Het is even na vijf uur ’s avonds. Een laatste reepje rode zon werpt zijn gloed over het Twentse landschap, zodat de eeuwenoude erves aan de meanderende Regge-rivier zich nog even op hun mooist aan de wereld kunnen tonen. Minuten later wint het duister het van het licht. En donker is ook echt donker, hier nabij Zuna, Rectum en Hexel.
Eenmaal op mijn bestemming, in buurtschap Notter, is het dan ook eenvoudig om te zien in welke schuur vanavond een televisieploeg is neergestreken. Het hele erf staat vol met lampen. Op de boerderij heerst nu de zoemende, opgewonden drukte van een televisieopname. Productieassistenten, cameralui, researchers en presentatoren lopen kriskras door elkaar. „Is iedereen al gepoederd?”, roept de een. „Kunnen we al beginnen?”, roept een ander. „We lopen nu al uit!”

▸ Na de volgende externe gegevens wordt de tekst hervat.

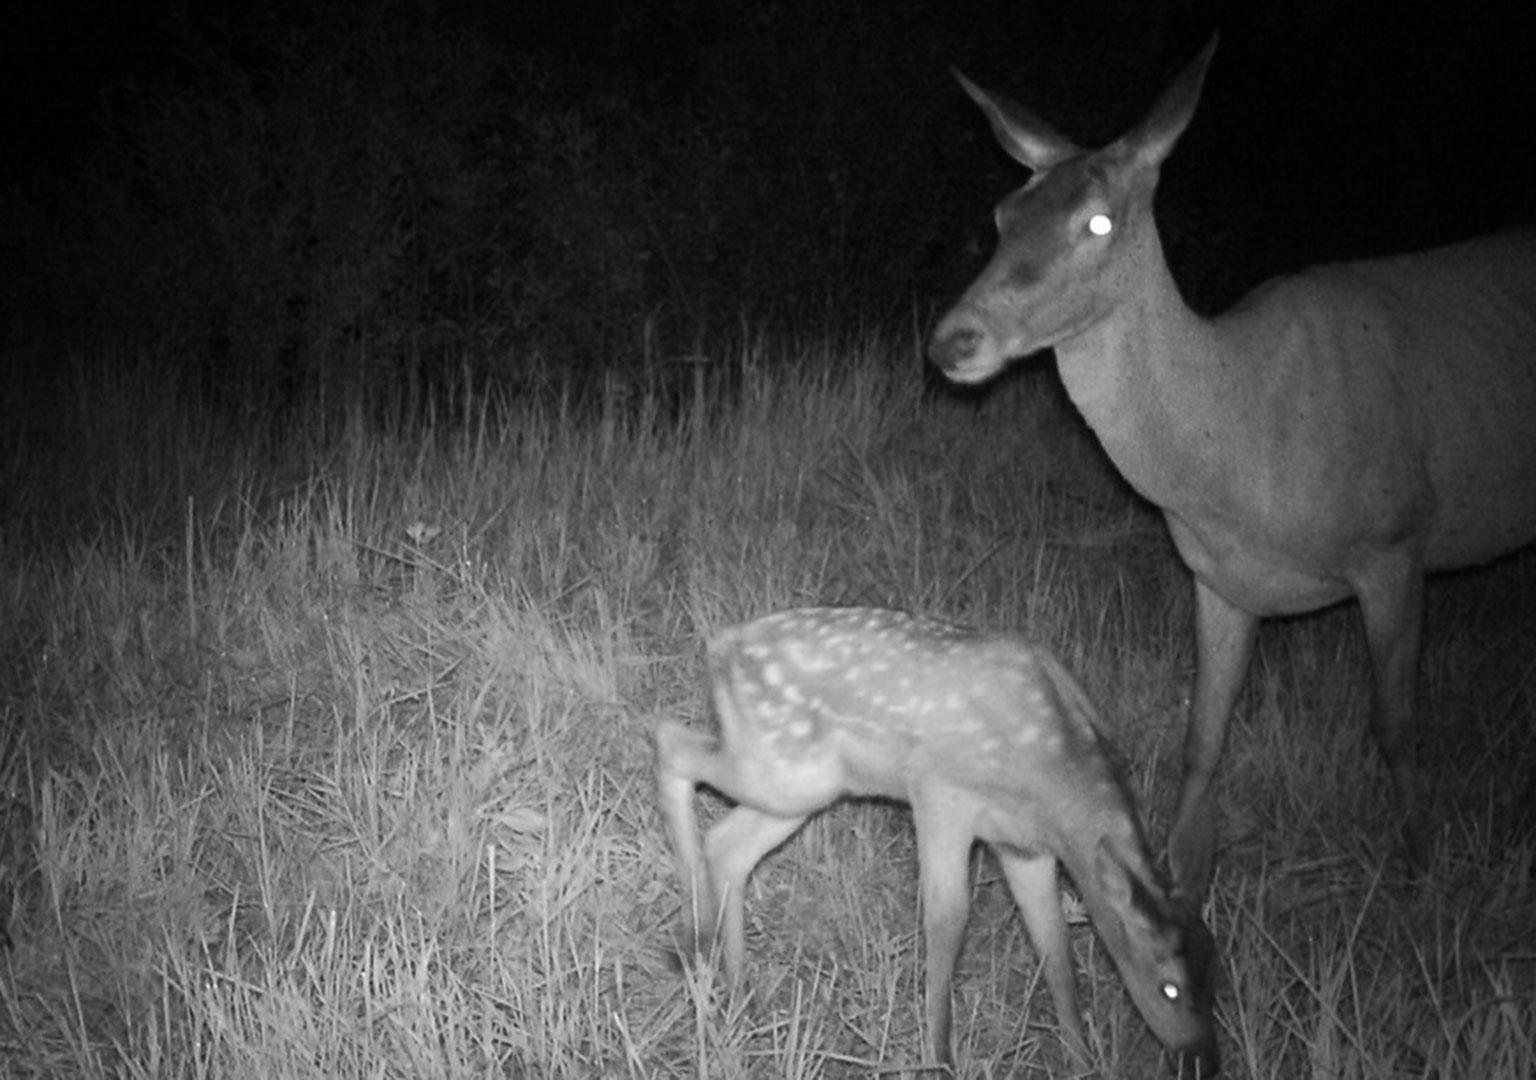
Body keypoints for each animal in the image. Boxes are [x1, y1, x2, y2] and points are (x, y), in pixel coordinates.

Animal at [654, 611, 1216, 1075]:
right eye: (1169, 987)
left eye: (1215, 978)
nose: (1199, 1059)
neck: (1053, 780)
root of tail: (721, 647)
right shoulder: (940, 793)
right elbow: (949, 919)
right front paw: (939, 1056)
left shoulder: (1025, 847)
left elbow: (1054, 945)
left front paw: (1079, 1061)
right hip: (783, 769)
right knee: (671, 744)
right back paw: (692, 948)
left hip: (801, 785)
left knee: (727, 845)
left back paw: (735, 988)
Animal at [921, 38, 1536, 897]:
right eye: (1005, 215)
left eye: (1099, 221)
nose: (953, 340)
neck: (1246, 455)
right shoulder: (1218, 578)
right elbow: (1202, 734)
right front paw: (1176, 879)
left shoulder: (1396, 541)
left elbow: (1394, 724)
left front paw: (1421, 872)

Temidden van al die drukte loopt melkveehouder Gerrit. De televisieploeg is vanavond bij hem te gast. Uit zijn woorden spreekt een compleet andere logica dan de Hilversumse haast die er verder op het erf heerst. „Sorry, jongens de koeien kunnen nu pas worden gemolken.” Het geluid van de melkmachine zit het begin van de opnames in de weg. „Neem nog maar even wat krentenwegge”, zegt de producent tegen de gasten, „Maar praat alleen over koetjes en kalfjes. We moeten niet al ons kruit al verschieten.”
/s3/static.nrc.nl/bvhw/files/2020/12/data65458060-25b669.jpg)
Donderdag nam documentairemaker en journalist van het jaar Geertjan Lassche op boer Gerrit’s erf Het Plattelandologisch Instituut op. Het recept: een keet, een groep plattelanders en twee vakkundige presentatoren verkennen samen al „kuierend”, op zijn Twents, één thema. De proefaflevering gaat over noaberschap, het eeuwenoude Oost-Nederlandse begrip dat inhoudt dat je buurt in feite je levensverzekering is.
„Ik houd van de stad”, licht de Rouveense maker toe. „En ik vind het terecht dat de stad centraal staat in het publieke debat. Maar kan het niet een keer andersom? De stad kan wel wat plattelandswijsheid gebruiken.” Zie daar de geboorte van een experiment, dat zaterdag 27 november bij RTV-Oost te zien zal zijn. De makers proberen de VPRO en de NPO met deze pilot voor landelijke zendtijd te interesseren.
Interessant is het experiment zeker. Op1, M, Jinek, ze mogen dan andere gasten hebben, de opgewonden sfeer die aan tafel heerst is in feite drie keer hetzelfde. Maar maakt Lassches format een kans? Wat opvalt is het tempo, dat vergeleken met een doorsnee talkshow haast weldadig aandoet. De presentator, actrice Johanna ter Steege, neemt de tijd. En dan is er nog iets wat ideeënman Lassche het ‘timbre’ van het platteland noemt. Dat is wat lastig definieerbaar, maar denk aan een combinatie van relativeringsvermogen, ook van jezelf, en een berustend soort tolerantie. „Leuv’n en laten leuv’n”, zoals het aan het eind van de uitzending klinkt uit de mond van gast Bennie Jolink.
„Dat doen we nog eens”, besluit Ter Steege als ze met haar sidekick, cabaretière Nathalie Baardman, de avond evalueert. „Maar we gaan het niet over CO2-uitstoot enzo hebben hoor. Dat vind ik vermoeiend.”
Jammer, dacht ik daarbij. Want juist over dat soort thema’s zou je de plattelandsstem wel eens willen horen als ‘ie niet aan het schreeuwen is om gehoord te worden.